A key decision-making tool enabling DAF sponsors to apply intergenerational justice to the distribution of DAF assets either at the aggregate DAF sponsor level (in setting policies) or, for sufficiently material DAF accounts, at the DAF account level, are social welfare functions derived from welfare economics. Social welfare functions operate by applying a mathematical function (the social welfare function) to represent the utilities of individuals across generations as numbers, in order to rank the potential outcomes from an action, such as a resource allocation to the present generation, based on the “utility” numbers generated by the mathematical function (Boadway and Keen 2000: 680–683). These utility numbers are meant to reflect the well-being of each person. This enables the outcome utilities to be ranked over the selected time frame so that the optimal courses of action can be selected (Adler 2012: Ch 5). Social welfare functions can provide insights into how to maximise wellbeing (promoting efficiency) in pursuit of a particular distributional preference (promoting fairness) (Adler 2012: Ch 5).
Intergenerational applications of social welfare functions have already occurred in areas such as environmental regulation and energy policy (forming the basis of the policy responses to climate change, Stern 2007: Ch 2, 2A, 6); tax policy (optimal tax theory has influenced tax bases and rates, Salanié 2003) and health policy (allocation of resources within healthcare systems: Williams 1997). They have also been proposed for development and use by philanthropists and government policy makers as an addition to cost-benefit analysis for health and development programs in developing countries (Robinson et al. 2019: Ch 7).
However, social welfare functions require significant information and are complex to apply. They are therefore typically used only for major decisions. This is consistent with the approach suggested above, with a DAF sponsor using a social welfare function to identify a default approach to distribution levels for its grant-making policies. For the very largest DAF accounts, donors might also be given the option of applying DAF sponsor approved social welfare functions to determine distribution levels for their individual DAF account.

Record excerpts
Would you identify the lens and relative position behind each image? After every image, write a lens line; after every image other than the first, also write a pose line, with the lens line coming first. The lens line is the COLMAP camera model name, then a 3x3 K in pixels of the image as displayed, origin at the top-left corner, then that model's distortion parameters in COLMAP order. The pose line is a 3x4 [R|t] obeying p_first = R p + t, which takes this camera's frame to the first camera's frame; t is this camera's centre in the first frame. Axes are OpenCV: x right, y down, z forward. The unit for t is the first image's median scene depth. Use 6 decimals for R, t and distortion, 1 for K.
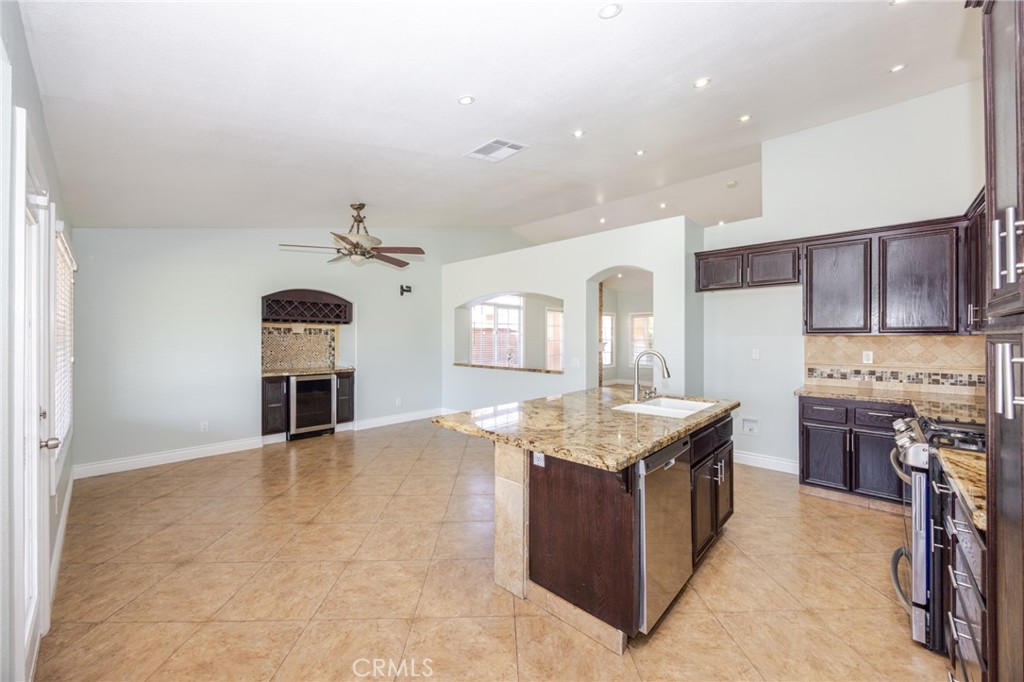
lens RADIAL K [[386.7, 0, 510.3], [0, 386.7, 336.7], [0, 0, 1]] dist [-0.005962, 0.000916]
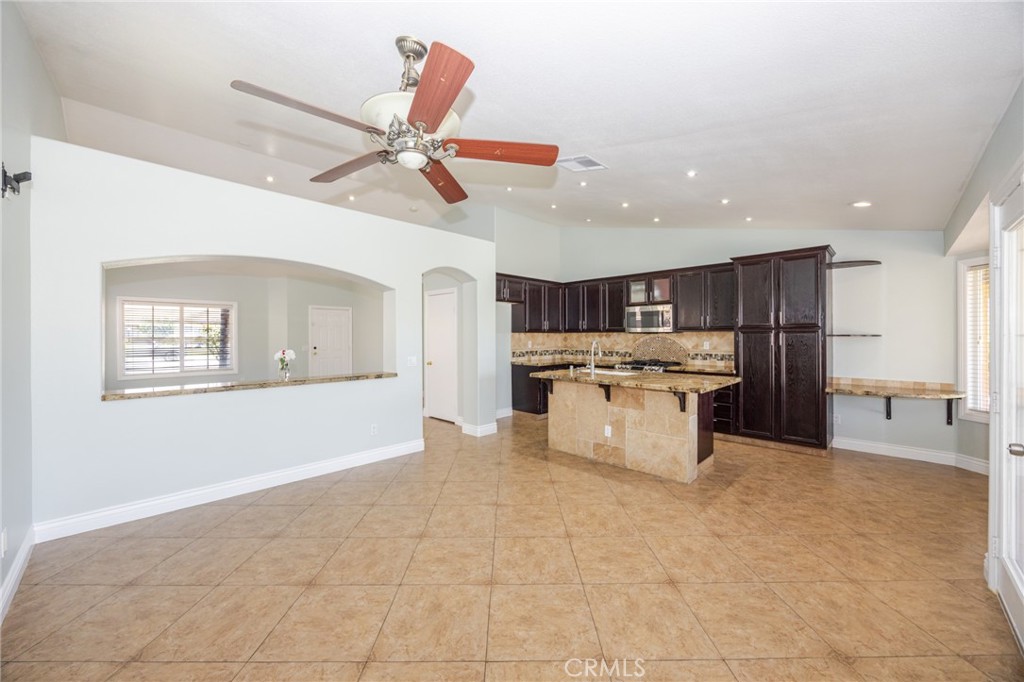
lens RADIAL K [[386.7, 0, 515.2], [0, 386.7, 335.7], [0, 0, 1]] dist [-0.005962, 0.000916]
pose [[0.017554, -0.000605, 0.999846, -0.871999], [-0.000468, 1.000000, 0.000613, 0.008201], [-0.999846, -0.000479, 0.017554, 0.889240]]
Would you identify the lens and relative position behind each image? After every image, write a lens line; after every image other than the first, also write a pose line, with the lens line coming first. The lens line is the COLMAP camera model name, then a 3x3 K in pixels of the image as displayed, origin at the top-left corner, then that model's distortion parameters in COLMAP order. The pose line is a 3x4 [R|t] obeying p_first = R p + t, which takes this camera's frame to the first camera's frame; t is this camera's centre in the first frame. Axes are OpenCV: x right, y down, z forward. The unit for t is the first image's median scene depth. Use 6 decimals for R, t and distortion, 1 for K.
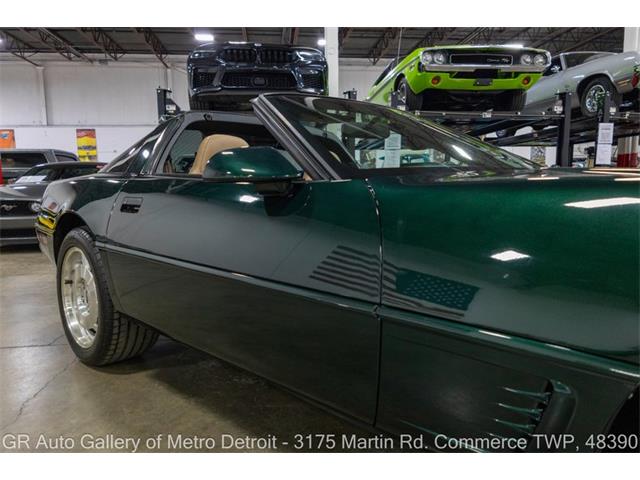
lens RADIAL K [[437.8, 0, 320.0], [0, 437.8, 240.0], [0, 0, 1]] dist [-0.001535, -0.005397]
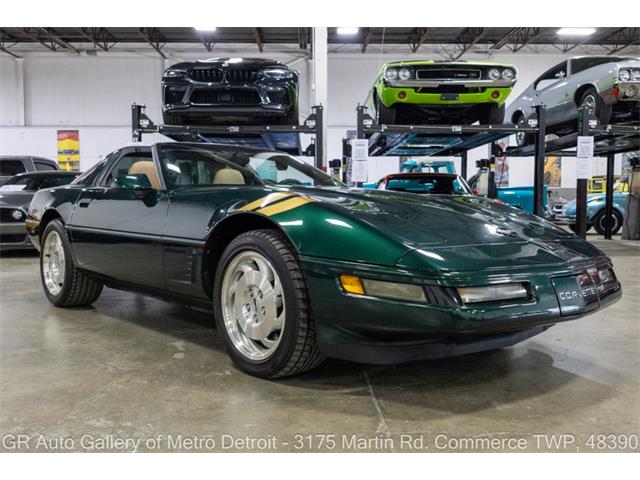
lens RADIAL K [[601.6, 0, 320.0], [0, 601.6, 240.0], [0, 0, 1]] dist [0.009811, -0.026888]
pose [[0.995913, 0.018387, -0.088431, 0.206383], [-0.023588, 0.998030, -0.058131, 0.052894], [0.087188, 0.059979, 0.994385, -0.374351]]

--

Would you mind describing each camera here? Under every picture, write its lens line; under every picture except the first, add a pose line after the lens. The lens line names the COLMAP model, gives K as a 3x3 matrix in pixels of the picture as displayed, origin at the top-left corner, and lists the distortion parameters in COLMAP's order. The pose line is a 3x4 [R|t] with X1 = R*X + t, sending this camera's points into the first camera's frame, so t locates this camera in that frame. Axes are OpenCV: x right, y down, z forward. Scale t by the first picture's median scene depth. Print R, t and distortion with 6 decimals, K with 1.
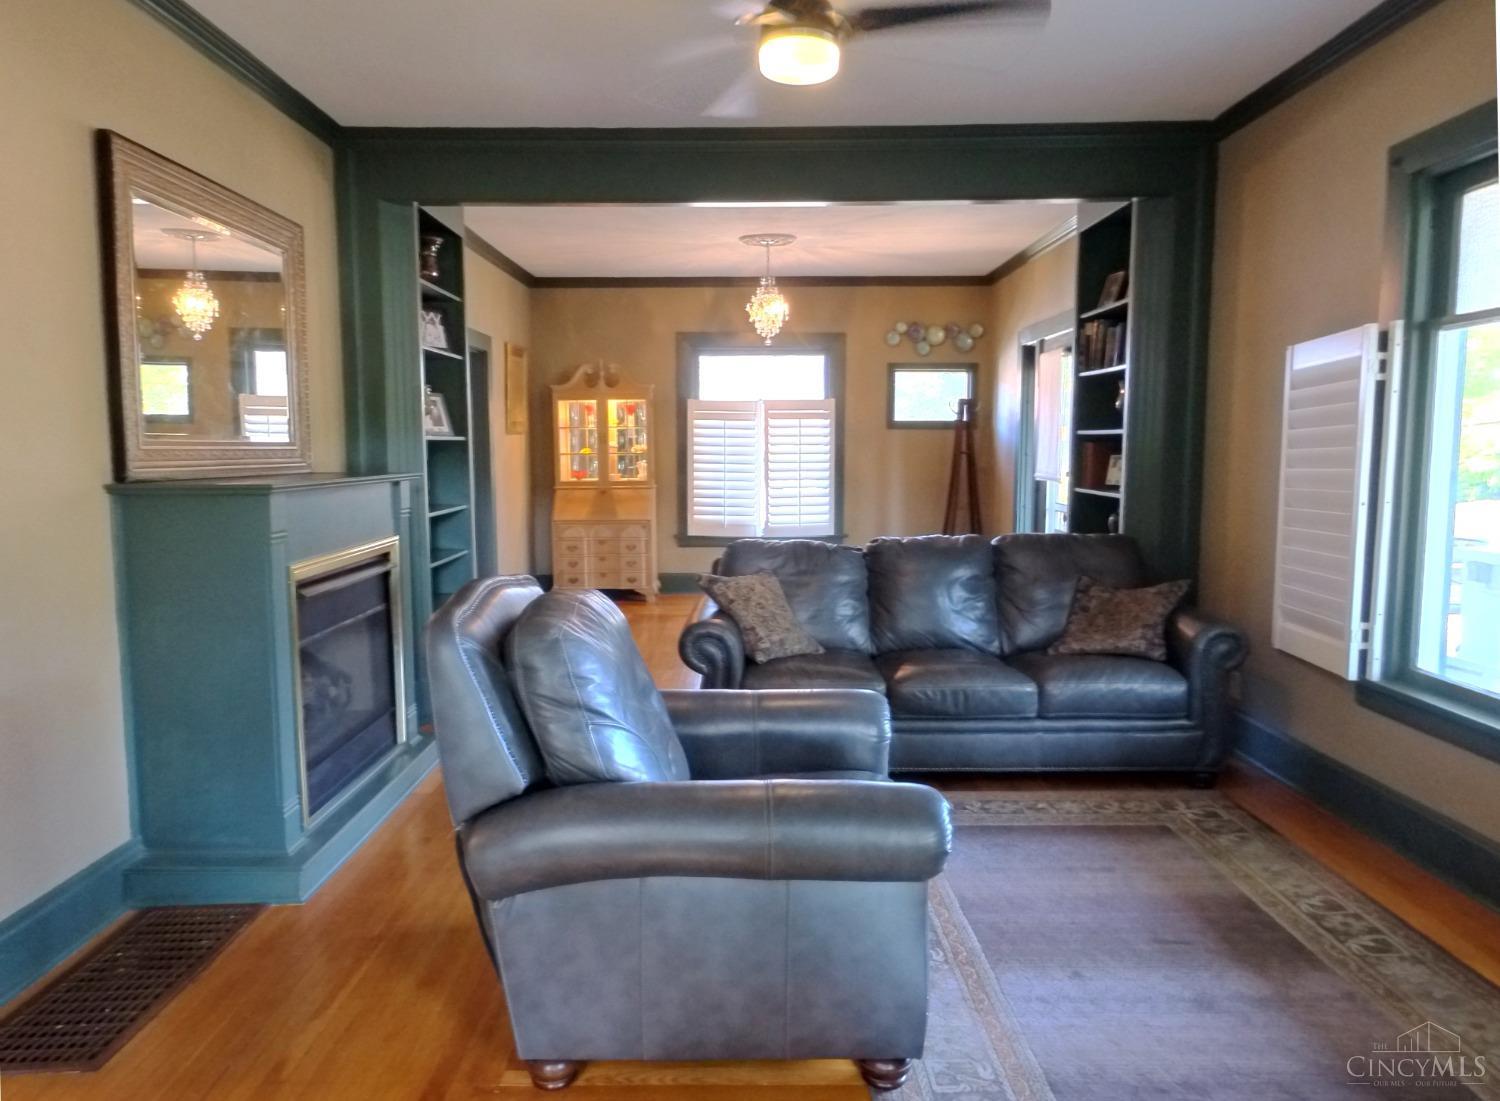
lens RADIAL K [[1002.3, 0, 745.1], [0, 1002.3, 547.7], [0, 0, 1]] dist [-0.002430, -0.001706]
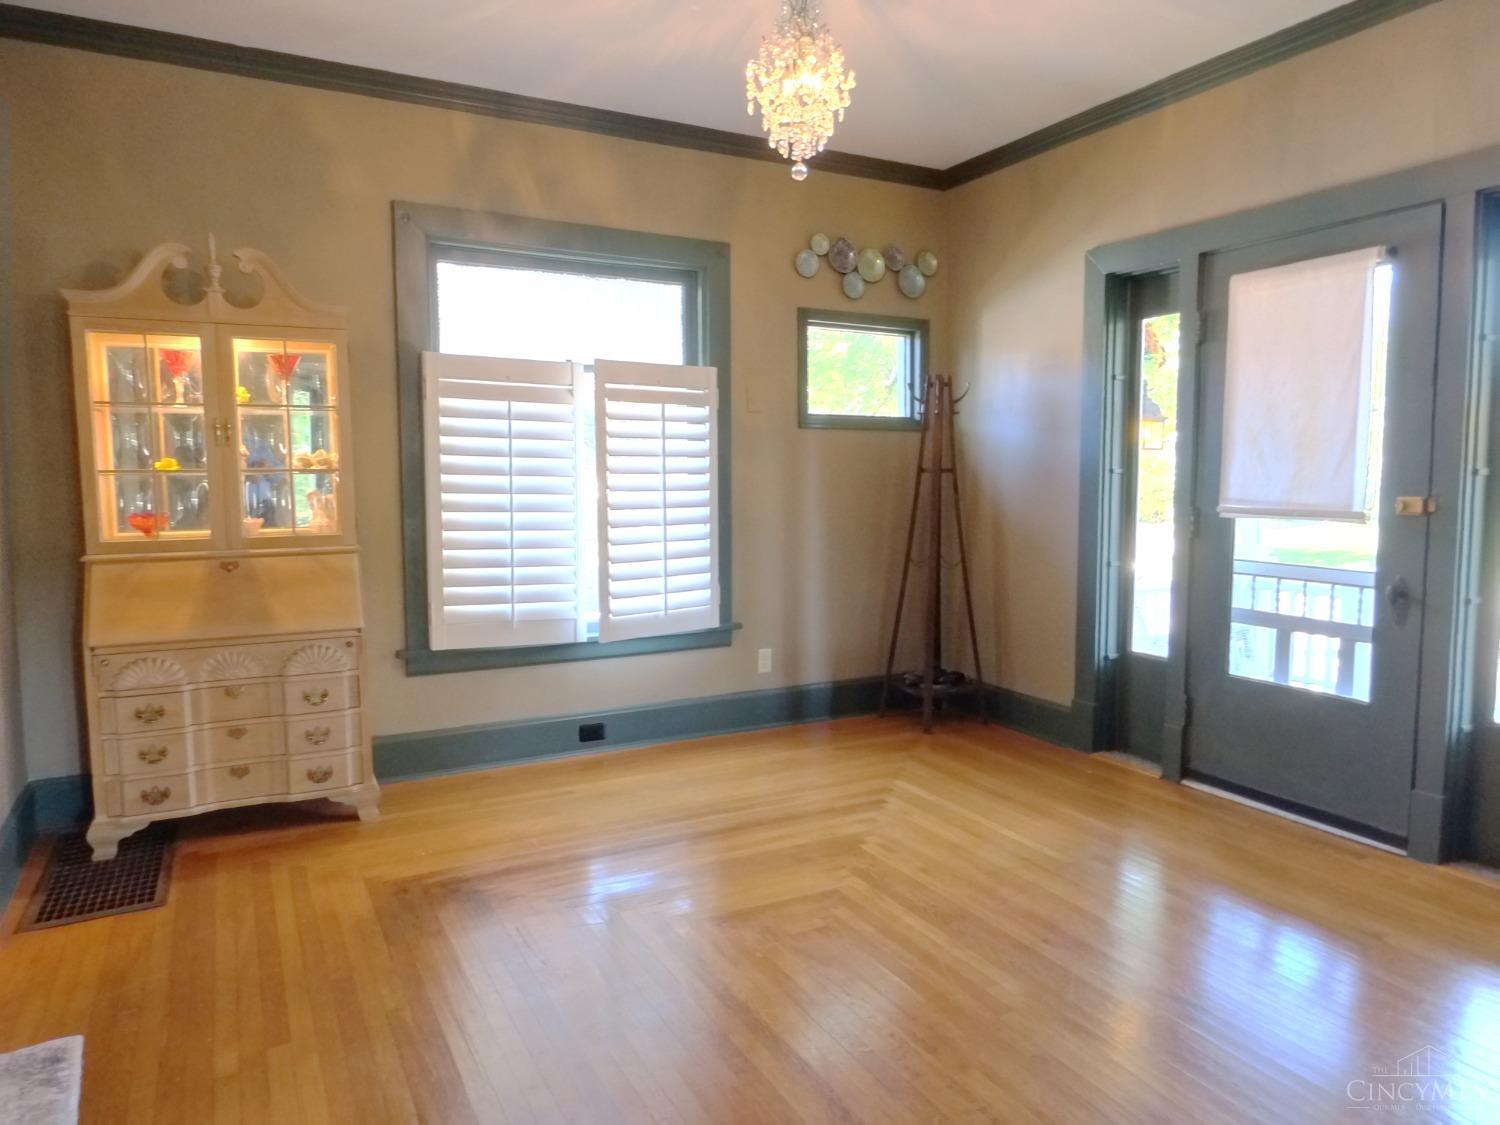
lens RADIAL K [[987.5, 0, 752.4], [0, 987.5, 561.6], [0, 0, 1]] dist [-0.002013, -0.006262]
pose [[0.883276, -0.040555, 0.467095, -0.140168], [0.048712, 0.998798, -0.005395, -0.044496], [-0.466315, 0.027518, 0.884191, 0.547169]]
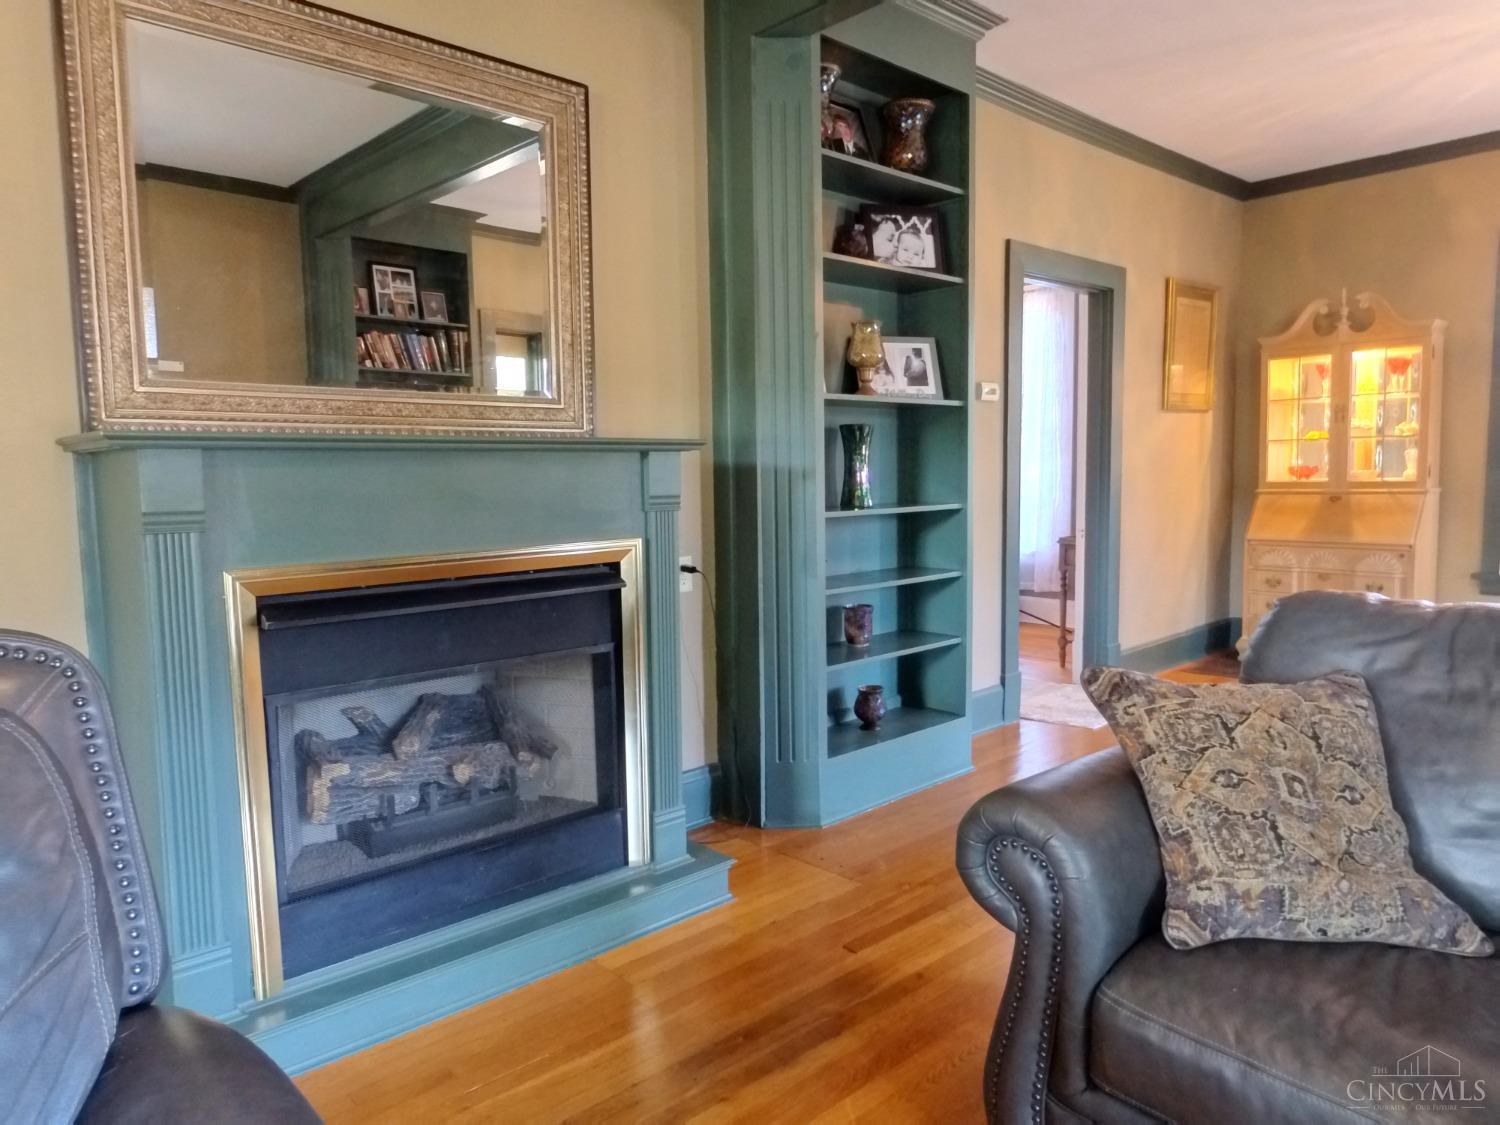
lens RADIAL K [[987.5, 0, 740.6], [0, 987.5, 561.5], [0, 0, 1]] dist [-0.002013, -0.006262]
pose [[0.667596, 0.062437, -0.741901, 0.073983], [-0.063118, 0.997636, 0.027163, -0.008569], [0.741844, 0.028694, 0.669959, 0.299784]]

Instructions
1 > From the passage on social welfare functions, extract the part that begins with the words containing "However, social welfare" and ends with "individual DAF account.".
2 > Write what comes next in the passage on social welfare functions and donor-advised fund distributions, picking up after its final sentence.

Activity answers
1 >
However, social welfare functions require significant information and are complex to apply. They are therefore typically used only for major decisions. This is consistent with the approach suggested above, with a DAF sponsor using a social welfare function to identify a default approach to distribution levels for its grant-making policies. For the very largest DAF accounts, donors might also be given the option of applying DAF sponsor approved social welfare functions to determine distribution levels for their individual DAF account.

2 >
It appears that some DAF sponsors are already taking steps, at least along the lines of developing a grant-making policy that imposes pressure on donors to recommend distributions. For instance, the National Standards for United States Community Foundations is a self-regulation accreditation program created by the Council on Foundations for community foundations (Community Foundations National Standards Board 2022). Accreditation includes review of constituent documents and policies and National Standard 3 contains the following requirement:
3.3 Does that policy outline a process to ensure that a fund remains active with regard to grant activity, unless otherwise specified by the donor and is approved by the board or the staff to which this responsibility is delegated. Does the applicant ensure this policy is shared with the donor and is made available to the public?
Some DAF sponsor organisations also have policies that impose active grant making requirements, though again, there is no reference to a normative basis (see, e.g. Hemel, Bankman, and Brest 2021: 291). For example, Fidelity Charitable’s Program Guidelines (2021) state, under the heading ‘grantmaking’.
Minimum Fidelity Charitable grant activity
…Fidelity Charitable policy requires that minimum annual grants, on an overall basis, be greater than 5% of average net assets on a fiscal five-year rolling basis. If this requirement is not met in a fiscal year, Fidelity Charitable will ask for grant recommendations from Giving Accounts that have not had grant activity of at least 5% of the Giving Account’s average net assets over the same five-year period. If Account Holders on these Giving Accounts do not make grant recommendations within 60 days, Fidelity Charitable will grant the required amounts out in accordance with the Fidelity Charitable Trustees’ Initiative ….
Minimum Giving Account grant activity
Active charitable grantmaking is required for every Giving Account. If no grants are distributed from a Giving Account for one year, Fidelity Charitable will make every effort to contact the Account Holder to encourage grant recommendations from the Giving Account. After two years in which no grants are distributed from a Giving Account, Fidelity Charitable will make grants from the Giving Account to Qualified Charitable Organizations approved by the Trustees of Fidelity Charitable.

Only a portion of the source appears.